On the evening of December 8, news from the official website of the State Food and Drug Administration showed that my country's first independent intellectual property rights new coronavirus neutralizing antibody combination therapy drug was approved.
According to information released by the State Food and Drug Administration on the official website, Tengsheng Huachuang Medical Technology (Beijing) Co., Ltd.'s new coronavirus neutralizing antibody combined therapy drug Ambavirimab Injection (BRII-196) and Romisvirimab The injection (BRII-198) was approved for emergency registration application.
In accordance with the relevant provisions of the "Drug Administration Law" and in accordance with the special drug approval procedures, the State Drug Administration will conduct emergency review and approval, and approve the combination of the above two drugs for the treatment of mild and common types with progress to severe (including hospitalization or death) Adults and adolescents (12-17 years old, weight ≥40kg) with high-risk factors are patients with novel coronavirus infection (COVID-19).

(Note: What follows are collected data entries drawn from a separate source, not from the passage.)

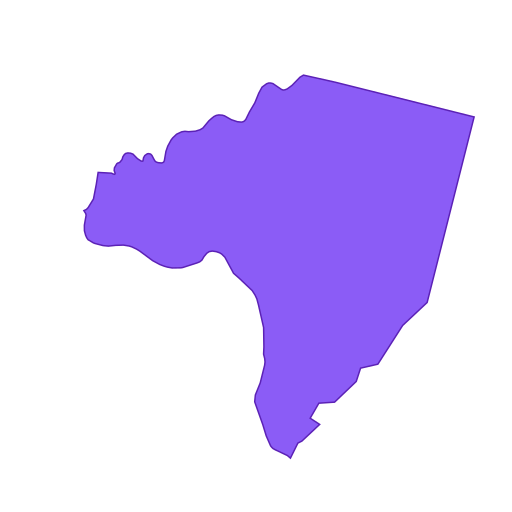 outline of Lee, Iowa, United States of America, rotated 104°
{"feature_id": "52423323B84333675271441", "entity_name": "Lee", "entity_type": "district", "adm_level": 2, "iso_a3": "USA", "parent_name": "United States of America", "parent_adm1": "Iowa", "projection": "albers", "projection_center": [-91.454, 40.596], "detail": "fine", "context": "isolated", "style": "filled", "palette": "violet", "viewbox_px": 512, "rotation_deg": 104, "n_neighbors": 0, "source": "geoboundaries", "source_scale": "gbopen_adm2", "svg_char_len": 2012}
<svg xmlns="http://www.w3.org/2000/svg" viewBox="0 0 512 512"><g transform="rotate(104 256 256)"><path d="M69.0,253.7L71.9,256.6L81.7,262.3L86.3,266.1L87.8,268.2L88.4,269.8L88.2,271.6L84.6,281.3L84.6,283.5L85.0,285.4L86.3,287.4L90.7,291.0L97.3,292.7L107.7,294.2L117.8,297.2L125.8,298.9L127.8,299.9L128.9,301.1L129.6,302.5L130.2,306.6L129.7,312.9L127.6,320.5L127.5,322.7L128.1,326.2L129.2,328.6L130.8,330.5L133.4,332.5L136.2,334.4L144.7,338.5L147.0,340.8L149.5,344.9L151.7,351.5L152.2,355.1L152.8,356.6L153.5,358.2L157.0,362.5L161.4,365.3L163.8,366.4L170.7,368.2L176.3,368.7L185.7,368.0L187.2,368.3L187.9,369.0L188.6,370.2L189.1,373.5L189.0,375.3L188.5,376.7L187.2,378.1L183.6,381.3L182.6,382.9L182.6,384.9L183.1,386.2L185.4,388.2L187.9,388.9L191.1,388.7L191.6,389.4L191.6,390.7L190.2,394.6L186.9,400.0L186.6,402.6L187.0,405.3L188.1,407.4L189.6,408.4L192.0,409.2L194.8,409.3L197.8,410.7L198.8,411.7L199.3,412.7L200.2,413.4L204.7,414.7L207.4,414.3L209.8,412.7L210.6,412.7L211.0,413.1L211.0,414.2L210.6,416.3L213.1,429.4L225.2,428.3L240.0,427.5L249.7,430.6L251.8,431.8L253.6,434.0L256.0,431.5L257.6,430.7L267.6,430.0L273.0,428.6L277.0,426.4L279.2,424.7L280.8,422.9L282.6,417.0L282.8,415.3L282.9,406.9L282.1,401.6L279.6,394.7L277.5,387.3L277.0,381.5L277.2,378.6L278.2,373.6L279.3,370.1L285.5,355.2L287.5,347.4L288.1,342.6L288.2,339.2L287.9,334.5L285.6,325.9L284.9,324.3L276.9,311.4L275.3,309.2L273.1,307.5L269.1,306.3L265.2,304.4L263.1,302.5L261.8,299.6L261.4,295.6L261.7,292.1L262.4,289.8L264.7,285.9L278.2,273.6L281.6,267.0L290.5,251.3L294.2,247.4L297.4,244.8L303.0,241.7L323.6,231.3L342.4,226.3L349.4,224.9L353.5,222.7L356.7,221.6L360.0,221.2L378.2,221.2L391.0,223.0L397.7,222.0L398.7,221.4L418.0,208.6L428.0,202.6L436.7,195.9L437.7,194.6L438.7,192.9L439.4,190.3L442.0,177.3L443.8,173.7L427.4,170.1L424.5,166.7L404.0,153.5L400.3,164.2L383.6,159.4L378.8,144.4L353.5,128.4L339.5,127.4L331.5,111.6L287.9,96.9L259.7,78.7L68.3,78.0L68.2,221.0L69.0,253.7Z" fill="#8b5cf6" stroke="#5b21b6" stroke-width="1.5"/></g></svg>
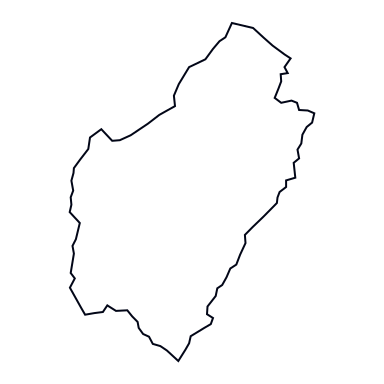 Ampelikou, Nicosia, Cyprus (Natural Earth projection)
{"feature_id": "46923920B7308228974018", "entity_name": "Ampelikou", "entity_type": "district", "adm_level": 2, "iso_a3": "CYP", "parent_name": "Cyprus", "parent_adm1": "Nicosia", "projection": "natural_earth1", "projection_center": [32.803, 35.103], "detail": "fine", "context": "isolated", "style": "outline", "palette": "ink", "viewbox_px": 384, "rotation_deg": 0, "n_neighbors": 0, "source": "geoboundaries", "source_scale": "gbopen_adm2", "svg_char_len": 1287}
<svg xmlns="http://www.w3.org/2000/svg" viewBox="0 0 384 384"><path d="M80.2,159.5L73.9,168.1L73.5,173.0L71.4,180.7L73.2,190.6L70.7,197.3L71.4,204.7L69.7,212.1L79.8,223.0L75.9,239.2L72.5,245.9L73.9,253.6L70.7,273.0L74.8,278.4L69.9,287.7L81.3,308.1L85.1,314.7L94.3,313.1L102.9,312.0L107.3,305.4L116.0,310.9L127.3,310.3L132.2,316.4L137.6,321.9L138.7,327.9L143.1,334.0L149.0,336.7L152.8,343.9L160.4,346.1L166.9,350.5L178.3,361.0L185.3,349.9L189.1,343.3L190.7,336.2L204.3,327.9L210.8,324.1L213.0,318.0L207.0,314.2L207.5,306.5L215.7,296.0L217.3,288.3L222.2,285.0L226.5,277.3L230.3,268.5L236.3,264.6L240.1,254.7L245.5,243.1L244.9,234.9L252.5,227.2L263.4,216.7L271.5,208.5L276.9,203.0L277.5,197.5L279.6,192.0L286.1,187.0L286.1,180.4L295.3,177.7L293.7,162.8L299.1,158.4L297.5,149.6L301.3,143.5L302.4,134.7L306.7,127.0L312.1,122.6L314.3,113.3L307.8,110.5L299.1,110.0L297.0,102.8L291.5,100.6L281.2,102.8L274.7,97.9L278.5,88.5L281.2,81.4L280.7,74.2L287.7,73.1L284.5,67.1L290.6,58.4L284.5,54.4L272.6,45.6L263.9,37.9L253.1,28.0L231.9,23.0L225.4,37.3L219.5,41.2L213.0,48.9L205.4,59.3L189.1,67.1L178.8,84.1L173.9,95.7L175.0,106.1L165.7,111.3L159.3,114.9L147.9,123.7L130.6,135.3L119.8,140.2L112.2,140.8L101.3,129.2L90.0,137.5L88.3,149.0L80.2,159.5Z" fill="none" stroke="#020617" stroke-width="2"/></svg>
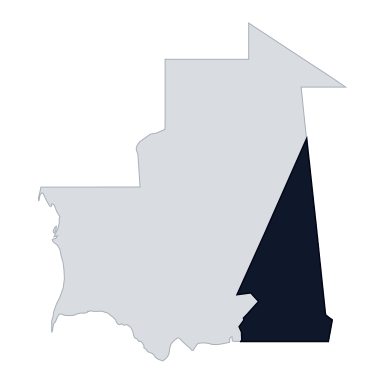 Hodh ech Chargui highlighted on a map of Mauritania
{"feature_id": "MRT-2796", "entity_name": "Hodh ech Chargui", "entity_type": "Region", "adm_level": 1, "iso_a3": "MRT", "parent_name": "Mauritania", "parent_adm1": "", "projection": "mercator", "projection_center": [-6.332, 19.309], "detail": "fine", "context": "in_parent", "style": "filled", "palette": "ink", "viewbox_px": 384, "rotation_deg": 0, "n_neighbors": 0, "source": "natural_earth", "source_scale": "10m", "svg_char_len": 4894}
<svg xmlns="http://www.w3.org/2000/svg" viewBox="0 0 384 384"><path d="M158.4,359.3L157.9,359.1L155.2,357.2L154.0,355.0L151.9,353.3L148.9,352.2L147.0,350.9L146.2,349.5L145.1,348.5L144.0,348.0L143.8,347.5L144.1,346.8L143.8,345.5L142.1,342.6L140.5,341.2L139.2,341.4L138.4,341.1L137.9,340.4L137.8,339.5L136.8,338.7L135.2,338.3L133.9,336.1L132.9,332.1L131.7,329.0L130.1,326.8L129.0,325.9L128.2,325.8L127.9,325.4L127.7,324.8L126.5,324.6L124.8,325.2L123.2,325.0L122.5,323.9L121.4,323.8L120.1,324.7L118.6,324.4L117.0,323.0L116.1,321.6L115.9,320.2L113.2,317.4L107.8,313.1L101.9,311.2L95.6,311.4L92.0,311.2L91.2,310.6L90.5,310.6L89.7,311.4L88.8,311.6L88.0,311.1L87.4,311.5L87.2,312.5L84.9,313.1L80.7,313.1L77.3,313.8L74.6,315.1L70.9,315.6L66.2,315.5L63.3,315.0L62.3,314.2L60.9,314.0L59.1,314.4L57.6,316.5L56.1,320.3L55.0,322.4L54.1,323.0L53.1,325.8L52.5,330.5L51.7,332.5L51.7,320.8L53.1,316.4L53.5,312.6L56.4,304.1L59.9,297.1L63.2,287.8L64.4,278.8L64.0,270.0L63.0,262.1L61.4,256.9L59.8,249.3L57.5,245.3L53.2,241.8L52.2,239.8L53.2,239.0L55.8,238.5L57.5,235.8L54.0,236.8L58.0,228.4L59.3,222.7L59.1,219.0L59.9,216.7L56.8,211.7L54.4,205.3L53.1,204.3L51.8,203.8L51.7,205.3L51.0,206.6L49.5,205.8L46.9,201.2L43.2,193.7L41.9,192.9L40.8,193.9L40.1,194.9L38.8,201.2L38.4,198.7L39.0,195.8L39.9,192.2L40.9,187.1L44.2,187.1L49.9,187.1L61.4,187.1L67.2,187.1L78.7,187.1L84.4,187.1L95.9,187.1L101.7,187.0L113.2,187.0L118.9,187.0L130.4,187.0L136.2,187.0L140.0,187.0L139.8,183.4L139.6,180.6L139.4,176.8L139.1,172.9L138.9,169.1L138.7,165.5L138.4,162.0L138.2,158.6L138.0,155.6L137.7,153.8L136.5,150.3L136.2,148.6L136.6,146.8L137.4,145.0L139.6,141.9L143.0,139.4L146.9,136.6L149.9,134.5L151.5,133.9L156.1,133.2L159.8,131.6L163.4,130.0L164.9,129.1L165.1,126.1L165.1,59.3L182.9,59.3L187.5,59.3L220.3,59.3L224.9,59.3L248.7,59.3L248.7,56.1L248.7,51.5L248.7,45.2L248.7,38.9L248.7,27.7L248.7,23.0L253.4,26.2L262.9,32.4L267.6,35.5L277.0,41.7L286.4,47.9L295.9,54.1L300.6,57.2L305.3,60.3L310.0,63.4L314.8,66.5L324.2,72.6L328.1,75.2L334.2,79.3L339.9,83.2L345.6,87.1L336.8,87.1L325.0,87.1L317.0,87.1L308.8,87.1L301.1,87.1L301.8,93.4L302.5,100.2L303.2,107.1L303.9,113.9L304.6,120.8L306.8,141.2L307.5,147.9L308.2,154.7L308.9,161.4L309.6,168.2L311.1,181.6L311.8,188.3L312.5,195.0L313.2,201.7L313.9,208.3L314.6,215.0L316.1,228.3L316.8,234.9L317.5,241.5L318.2,248.1L318.9,254.7L319.6,261.3L320.4,267.9L321.1,274.4L322.5,287.6L323.2,294.1L323.9,300.6L324.6,307.1L325.3,313.5L328.3,316.8L332.1,320.9L331.0,326.8L329.7,333.8L328.3,341.4L317.8,341.4L307.6,341.4L282.0,341.4L276.9,341.4L251.3,341.4L246.2,341.4L236.3,341.4L233.4,341.3L232.3,340.7L232.0,336.7L231.1,337.0L230.1,338.1L229.5,339.4L229.7,341.0L229.5,342.4L226.3,343.0L221.8,343.9L217.1,344.6L212.4,344.4L210.8,344.1L209.1,343.5L205.3,343.0L203.3,342.9L200.9,343.0L198.2,343.4L197.3,344.1L195.2,347.0L193.2,350.4L191.9,350.4L190.4,348.6L186.3,345.0L181.4,340.4L179.2,338.1L178.0,337.8L175.6,339.4L173.6,341.0L171.5,343.3L170.5,345.4L169.8,348.0L169.4,351.0L168.7,354.5L167.0,357.3L164.9,359.4L163.4,360.4L162.9,361.0L158.4,359.3ZM55.8,230.6L54.2,233.2L53.4,232.2L53.2,230.5L54.6,228.1L55.3,226.8L56.5,226.3L55.8,230.6Z" fill="#d9dde1" stroke="#a8b0b8" stroke-width="1"/><path d="M306.7,138.5L307.0,141.1L307.3,144.3L307.7,147.6L308.0,150.9L308.4,154.2L308.7,157.5L309.1,160.7L309.5,164.0L309.8,167.3L310.2,170.5L310.5,173.8L310.9,177.1L311.2,180.3L311.6,183.6L311.9,186.8L312.3,190.1L312.6,193.3L313.0,196.6L313.2,198.1L313.5,201.6L313.9,205.1L314.1,206.6L314.4,209.5L314.8,212.9L315.1,216.2L315.5,219.6L315.9,222.9L316.2,226.2L316.6,229.6L316.9,232.9L317.3,236.2L317.7,239.9L317.8,241.4L318.0,243.0L318.2,244.5L318.3,246.1L318.6,248.5L318.8,251.0L319.1,253.5L319.3,255.9L319.6,258.4L319.8,260.8L320.1,263.3L320.4,265.7L320.6,268.2L320.9,270.6L321.1,273.1L321.4,275.5L321.6,277.9L321.9,280.3L322.1,282.7L322.4,285.0L322.6,287.4L322.9,289.8L323.1,292.2L323.4,294.5L323.6,296.9L323.9,299.3L324.1,301.6L324.4,304.0L324.6,306.4L324.9,308.7L325.1,311.1L325.4,313.5L325.5,314.5L325.7,314.9L325.9,315.4L326.9,316.0L327.8,316.7L328.9,317.5L329.9,318.2L330.9,318.9L332.0,319.6L332.2,319.8L332.2,320.0L332.1,320.9L331.6,323.4L331.2,325.9L330.7,328.4L330.3,330.8L329.8,333.4L329.3,335.9L328.9,338.4L328.4,340.9L328.4,341.1L328.3,341.3L328.3,341.5L328.2,341.5L324.2,341.5L320.9,341.5L319.3,341.5L317.6,341.5L315.7,341.5L313.8,341.5L310.5,341.5L308.0,341.5L306.9,341.5L303.1,341.5L299.1,341.5L295.0,341.5L290.8,341.5L286.6,341.5L282.3,341.5L278.0,341.5L273.7,341.5L269.5,341.5L265.4,341.5L261.4,341.5L257.6,341.5L254.0,341.5L250.7,341.5L248.5,341.5L246.5,341.5L244.7,341.5L243.0,341.5L240.7,341.5L240.7,341.4L240.9,341.3L241.8,340.3L241.5,332.0L240.1,329.0L239.1,326.7L244.0,319.9L243.4,318.1L247.0,314.4L248.6,312.6L252.8,307.9L258.6,301.5L254.3,296.8L250.8,292.9L237.0,294.7L266.2,230.1L266.5,229.3L306.5,138.9L306.7,138.5L306.7,138.5Z" fill="#0f172a" stroke="#020617" stroke-width="1.5"/></svg>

Among them, adolescents (12-17 years old, weight ≥40kg) indication population are conditional approval.
Tengshengbo Pharmaceutical focuses on the research and development of innovative drugs for infectious diseases. The new crown monoclonal neutralizing antibody BRII-196/BRII-198 combined with "cocktail" therapy is the new drug with the fastest research progress at this company, which has just been established for more than three years.
At the beginning of 2020, Tengsheng Biopharmaceuticals, together with Tsinghua University and Shenzhen Third People's Hospital, jointly established Tengsheng Huachuang to jointly develop BRII-196 and BRII-198 new crown neutralizing antibodies.
The results of the international phase III clinical trial published by Tengshengbo Pharmaceutical previously showed that among 837 patients with new coronary pneumonia at high risk of disease progression, compared with placebo, the monoclonal antibody combination therapy reduced the composite end point of hospitalization and death by 78% and was safe. Well tolerated.
The data further proves that high-risk patients can benefit from the BRII-196/BRII-198 combination therapy within 10 days after the onset of symptoms.
The so-called neutralizing antibodies are currently mostly screened from patients who have recovered from COVID-19.
Convalescent plasma for patients with COVID-19 is a well-known therapy at present, and it has been included in many treatment guidelines for patients with COVID-19.
What is the difference between COVID-19 neutralizing antibody drugs and plasma therapy for recovered patients?
Yan Li, Chief Medical Officer of Tengshengbo Pharmaceutical, previously explained in an interview with The Paper that the amount of serum collected from recovered patients is a problem. In addition, serum collected from different recovered patients, its neutralizing antibody titers and composition They are all different.
"The difference between neutralizing antibodies and convalescent sera is that neutralizing monoclonal antibodies are expressed through genetically modified cells, with high neutralizing titer, guaranteed single ingredients, and convenient production amplification." Yan Li said The neutralizing antibody also has its limitations, that is, if a new mutant strain appears, the neutralizing antibody may lose a certain neutralizing effect on the new mutant strain, and there is a certain risk.